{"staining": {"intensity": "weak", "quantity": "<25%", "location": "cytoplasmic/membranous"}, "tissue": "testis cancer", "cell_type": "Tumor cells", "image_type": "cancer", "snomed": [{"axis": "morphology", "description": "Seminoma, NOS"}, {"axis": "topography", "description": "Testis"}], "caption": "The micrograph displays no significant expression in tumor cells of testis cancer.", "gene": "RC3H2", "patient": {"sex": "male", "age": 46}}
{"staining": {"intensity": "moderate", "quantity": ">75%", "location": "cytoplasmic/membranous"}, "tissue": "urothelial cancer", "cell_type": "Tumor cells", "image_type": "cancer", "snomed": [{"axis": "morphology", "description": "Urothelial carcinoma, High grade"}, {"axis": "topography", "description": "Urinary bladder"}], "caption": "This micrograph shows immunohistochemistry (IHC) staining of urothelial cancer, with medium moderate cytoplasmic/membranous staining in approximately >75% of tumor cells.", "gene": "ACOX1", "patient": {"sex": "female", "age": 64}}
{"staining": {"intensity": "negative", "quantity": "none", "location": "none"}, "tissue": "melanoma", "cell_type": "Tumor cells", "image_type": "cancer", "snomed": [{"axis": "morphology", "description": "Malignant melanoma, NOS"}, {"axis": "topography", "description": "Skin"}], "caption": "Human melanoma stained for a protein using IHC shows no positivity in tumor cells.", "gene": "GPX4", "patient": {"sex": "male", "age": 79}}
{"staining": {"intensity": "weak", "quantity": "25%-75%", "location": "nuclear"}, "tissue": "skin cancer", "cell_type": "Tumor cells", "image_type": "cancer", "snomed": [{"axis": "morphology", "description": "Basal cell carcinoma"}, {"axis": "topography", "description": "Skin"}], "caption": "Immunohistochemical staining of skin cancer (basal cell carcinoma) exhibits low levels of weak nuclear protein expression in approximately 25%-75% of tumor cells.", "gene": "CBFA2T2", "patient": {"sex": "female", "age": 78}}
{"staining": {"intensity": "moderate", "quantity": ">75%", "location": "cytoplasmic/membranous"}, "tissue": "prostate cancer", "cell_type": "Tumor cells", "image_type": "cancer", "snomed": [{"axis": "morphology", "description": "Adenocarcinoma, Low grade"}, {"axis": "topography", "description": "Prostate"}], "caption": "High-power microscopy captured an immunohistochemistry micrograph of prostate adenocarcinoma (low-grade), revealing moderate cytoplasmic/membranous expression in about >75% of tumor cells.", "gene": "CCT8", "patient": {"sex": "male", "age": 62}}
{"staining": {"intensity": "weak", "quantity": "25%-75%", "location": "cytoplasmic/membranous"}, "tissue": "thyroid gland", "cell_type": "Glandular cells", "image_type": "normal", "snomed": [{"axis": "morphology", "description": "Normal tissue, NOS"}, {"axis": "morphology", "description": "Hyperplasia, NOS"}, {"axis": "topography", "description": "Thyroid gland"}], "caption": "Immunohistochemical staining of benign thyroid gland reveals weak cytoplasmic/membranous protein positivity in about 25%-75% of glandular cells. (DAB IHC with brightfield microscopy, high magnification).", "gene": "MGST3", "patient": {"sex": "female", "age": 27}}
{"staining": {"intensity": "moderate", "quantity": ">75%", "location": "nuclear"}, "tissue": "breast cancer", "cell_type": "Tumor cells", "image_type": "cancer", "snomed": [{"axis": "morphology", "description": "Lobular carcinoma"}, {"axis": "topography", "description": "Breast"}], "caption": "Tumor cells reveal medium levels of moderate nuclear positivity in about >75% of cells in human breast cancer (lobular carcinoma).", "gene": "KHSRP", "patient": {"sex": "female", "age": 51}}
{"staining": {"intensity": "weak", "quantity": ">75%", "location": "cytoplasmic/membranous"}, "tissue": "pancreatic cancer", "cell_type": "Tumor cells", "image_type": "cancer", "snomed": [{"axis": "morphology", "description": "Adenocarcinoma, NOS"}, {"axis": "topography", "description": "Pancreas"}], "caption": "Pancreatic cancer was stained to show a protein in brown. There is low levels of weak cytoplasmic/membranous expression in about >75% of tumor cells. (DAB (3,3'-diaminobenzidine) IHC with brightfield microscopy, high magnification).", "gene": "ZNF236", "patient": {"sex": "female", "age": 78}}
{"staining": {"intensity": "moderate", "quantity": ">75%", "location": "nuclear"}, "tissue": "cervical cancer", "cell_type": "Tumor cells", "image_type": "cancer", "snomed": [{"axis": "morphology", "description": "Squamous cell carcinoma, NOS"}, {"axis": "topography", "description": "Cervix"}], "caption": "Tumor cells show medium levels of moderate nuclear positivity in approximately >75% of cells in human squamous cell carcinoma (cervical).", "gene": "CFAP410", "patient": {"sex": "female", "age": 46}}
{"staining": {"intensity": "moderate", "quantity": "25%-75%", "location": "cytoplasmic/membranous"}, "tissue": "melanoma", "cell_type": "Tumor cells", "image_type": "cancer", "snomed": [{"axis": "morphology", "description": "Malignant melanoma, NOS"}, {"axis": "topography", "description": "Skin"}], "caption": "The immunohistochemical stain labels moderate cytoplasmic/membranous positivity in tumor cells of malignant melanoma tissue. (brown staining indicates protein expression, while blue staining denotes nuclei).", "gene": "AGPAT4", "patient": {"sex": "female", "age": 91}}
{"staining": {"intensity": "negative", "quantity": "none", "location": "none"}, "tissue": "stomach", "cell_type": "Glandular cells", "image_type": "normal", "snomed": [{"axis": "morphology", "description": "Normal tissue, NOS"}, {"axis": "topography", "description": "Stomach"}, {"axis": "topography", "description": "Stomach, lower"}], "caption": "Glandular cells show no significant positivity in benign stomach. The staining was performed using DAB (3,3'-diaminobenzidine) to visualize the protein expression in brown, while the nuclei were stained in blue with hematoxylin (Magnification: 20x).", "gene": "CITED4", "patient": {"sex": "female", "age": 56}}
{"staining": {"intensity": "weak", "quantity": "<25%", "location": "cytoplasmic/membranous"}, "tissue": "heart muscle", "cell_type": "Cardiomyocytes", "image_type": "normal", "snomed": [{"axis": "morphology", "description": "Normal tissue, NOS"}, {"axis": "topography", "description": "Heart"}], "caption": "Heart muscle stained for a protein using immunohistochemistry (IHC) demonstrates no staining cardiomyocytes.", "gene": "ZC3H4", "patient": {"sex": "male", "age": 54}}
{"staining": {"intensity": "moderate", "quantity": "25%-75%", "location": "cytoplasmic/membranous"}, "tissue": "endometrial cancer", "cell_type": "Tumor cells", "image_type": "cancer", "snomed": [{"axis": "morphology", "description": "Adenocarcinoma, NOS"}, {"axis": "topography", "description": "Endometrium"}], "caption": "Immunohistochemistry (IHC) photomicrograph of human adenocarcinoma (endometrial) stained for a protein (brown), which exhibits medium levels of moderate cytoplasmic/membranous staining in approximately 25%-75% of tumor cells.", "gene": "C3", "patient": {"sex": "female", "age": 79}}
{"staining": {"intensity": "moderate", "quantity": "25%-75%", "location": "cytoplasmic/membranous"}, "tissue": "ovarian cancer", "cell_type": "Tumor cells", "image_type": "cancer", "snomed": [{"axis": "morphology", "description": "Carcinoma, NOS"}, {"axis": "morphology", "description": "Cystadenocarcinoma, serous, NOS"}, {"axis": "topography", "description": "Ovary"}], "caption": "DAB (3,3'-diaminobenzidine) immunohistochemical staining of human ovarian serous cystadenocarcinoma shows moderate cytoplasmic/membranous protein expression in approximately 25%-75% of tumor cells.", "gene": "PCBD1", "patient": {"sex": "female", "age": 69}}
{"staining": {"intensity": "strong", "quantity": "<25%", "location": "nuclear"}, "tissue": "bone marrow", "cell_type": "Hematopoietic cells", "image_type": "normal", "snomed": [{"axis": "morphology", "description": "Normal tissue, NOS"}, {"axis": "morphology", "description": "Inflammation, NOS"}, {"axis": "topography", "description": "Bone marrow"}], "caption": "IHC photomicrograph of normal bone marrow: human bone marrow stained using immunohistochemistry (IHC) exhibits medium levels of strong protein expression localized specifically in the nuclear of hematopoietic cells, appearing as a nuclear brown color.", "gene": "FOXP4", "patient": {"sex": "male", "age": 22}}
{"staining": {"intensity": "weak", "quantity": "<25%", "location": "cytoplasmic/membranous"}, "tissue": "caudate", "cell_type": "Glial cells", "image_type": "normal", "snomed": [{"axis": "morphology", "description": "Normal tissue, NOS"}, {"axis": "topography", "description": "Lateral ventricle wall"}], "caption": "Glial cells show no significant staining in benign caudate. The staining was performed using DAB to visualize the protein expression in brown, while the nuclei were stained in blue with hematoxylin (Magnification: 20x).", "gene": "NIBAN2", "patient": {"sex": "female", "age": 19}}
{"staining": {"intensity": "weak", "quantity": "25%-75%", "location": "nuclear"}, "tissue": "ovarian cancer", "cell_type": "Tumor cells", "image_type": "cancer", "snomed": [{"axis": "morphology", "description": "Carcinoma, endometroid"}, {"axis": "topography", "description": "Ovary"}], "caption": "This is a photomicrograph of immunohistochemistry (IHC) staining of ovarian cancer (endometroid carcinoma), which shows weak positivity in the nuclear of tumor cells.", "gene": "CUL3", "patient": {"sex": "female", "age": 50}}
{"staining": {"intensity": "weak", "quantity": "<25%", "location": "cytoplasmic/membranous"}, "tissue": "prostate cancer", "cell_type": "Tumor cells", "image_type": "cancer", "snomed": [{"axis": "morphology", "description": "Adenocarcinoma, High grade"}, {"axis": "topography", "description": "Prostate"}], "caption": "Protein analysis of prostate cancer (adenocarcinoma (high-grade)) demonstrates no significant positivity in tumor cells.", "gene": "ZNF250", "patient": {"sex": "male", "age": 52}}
○ ○ ○ ○ ○
__Description of the task__: Lines from the top of the data above through the line with "micrograph shows immunohistochemistry", both ends included: copy them exactly, nothing more.

__Solution for this task__:
{"staining": {"intensity": "weak", "quantity": "<25%", "location": "cytoplasmic/membranous"}, "tissue": "testis cancer", "cell_type": "Tumor cells", "image_type": "cancer", "snomed": [{"axis": "morphology", "description": "Seminoma, NOS"}, {"axis": "topography", "description": "Testis"}], "caption": "The micrograph displays no significant expression in tumor cells of testis cancer.", "gene": "RC3H2", "patient": {"sex": "male", "age": 46}}
{"staining": {"intensity": "moderate", "quantity": ">75%", "location": "cytoplasmic/membranous"}, "tissue": "urothelial cancer", "cell_type": "Tumor cells", "image_type": "cancer", "snomed": [{"axis": "morphology", "description": "Urothelial carcinoma, High grade"}, {"axis": "topography", "description": "Urinary bladder"}], "caption": "This micrograph shows immunohistochemistry (IHC) staining of urothelial cancer, with medium moderate cytoplasmic/membranous staining in approximately >75% of tumor cells.", "gene": "ACOX1", "patient": {"sex": "female", "age": 64}}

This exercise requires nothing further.